Langkah Selamatkan Badak Kalimantan, BKSDA Gelar Simulasi Evakuasi

Samarinda, IDN Times - Balai Konservasi Sumber Daya Alam (BKSDA) Kalimantan Timur menggelar simulasi translokasi sebagai bagian dari upaya penyelamatan badak pari Mahulu, salah satu individu badak Kalimantan yang masih bertahan di habitat alaminya.
Kepala BKSDA Kaltim, M Ari Wibawanto, mengatakan penyelamatan badak Kalimantan tidak cukup hanya dengan harapan, tetapi memerlukan kesiapan matang, ketelitian, serta kolaborasi berbagai pihak di lapangan.
“Upaya penyelamatan badak Kalimantan membutuhkan lebih dari sekadar harapan. Diperlukan kesiapan, ketelitian, dan kerja sama yang kuat dari seluruh pihak terkait,” kata Ari dilaporkan Antara di Samarinda.
Simulasi tersebut merupakan inisiatif BKSDA Kaltim bersama Aliansi Lestari Rimba Terpadu (ALeRT) dengan dukungan Tropical Forest Conservation Act Kalimantan (TFCA Kalimantan).
1. Proses penyelamatan badak di alam liar

Melalui pelatihan teknis ini, tim gabungan dilatih untuk menghadapi berbagai kemungkinan situasi yang dapat terjadi selama proses penyelamatan badak di alam liar. Latihan lapangan tersebut menjadi tahap penting untuk memastikan setiap anggota tim memahami tugas, prosedur operasional, serta teknik penanganan satwa secara tepat dan terukur.
Dalam kegiatan itu, BKSDA Kaltim juga menghadirkan sejumlah pakar dan ahli konservasi badak tingkat nasional untuk berbagi pengetahuan dan pengalaman.
2. Program konservasi badak liar di Kalimantan

Menurut Ari, diskusi dan pertukaran pengalaman tersebut menjadi sarana pembelajaran strategis guna memperkuat kapasitas tim dalam mendukung keberhasilan program konservasi badak Kalimantan.
Badak pari Mahulu diketahui masih terdeteksi hidup di kawasan hutan pedalaman Kalimantan.
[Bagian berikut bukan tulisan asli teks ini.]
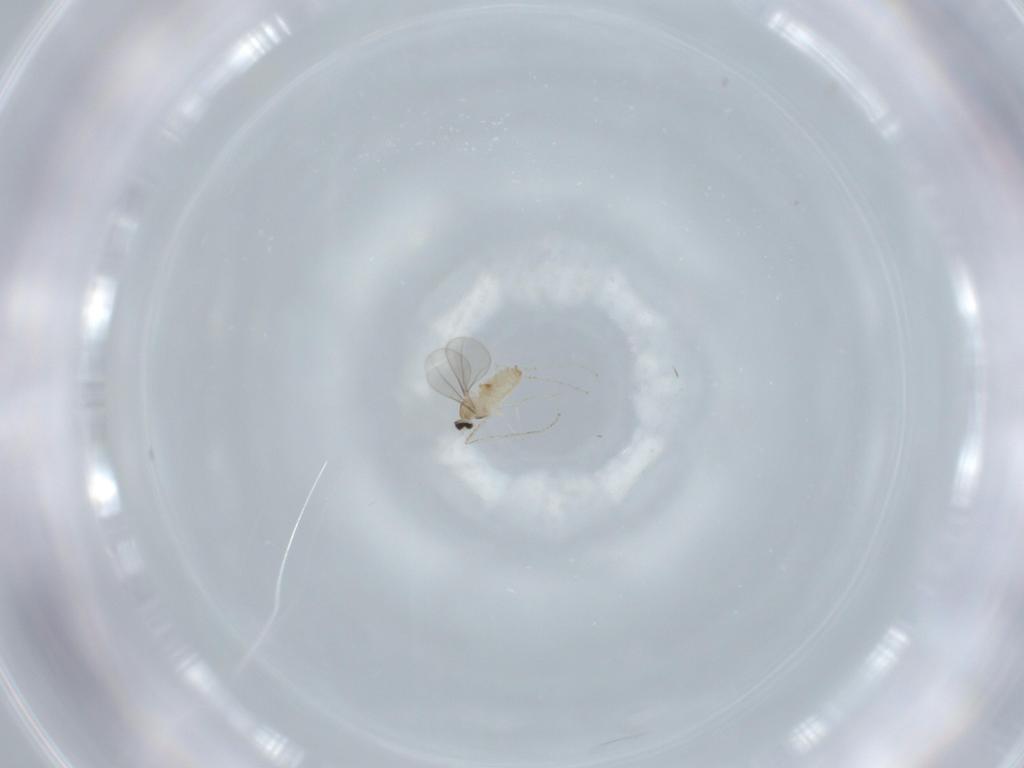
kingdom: Animalia
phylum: Arthropoda
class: Insecta
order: Diptera
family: Cecidomyiidae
Karena itu, simulasi ini menjadi bagian dari persiapan menuju rencana evakuasi satwa langka tersebut ke lokasi suaka yang dinilai lebih aman.
“Di balik setiap latihan yang dilakukan, ada tekad bersama untuk menjaga harapan bagi masa depan populasi badak Kalimantan,” ujarnya.
3. Keberadaan badak liar di Mahakam Ulu

Ari menambahkan, keberhasilan misi penyelamatan badak Kalimantan membutuhkan dukungan semua pihak. Menurutnya, keberadaan satwa langka tersebut masih nyata dan harus terus dijaga agar terhindar dari ancaman kepunahan.
“Badak Kalimantan masih ada dan menjadi tanggung jawab kita bersama untuk melindunginya,” tegasnya.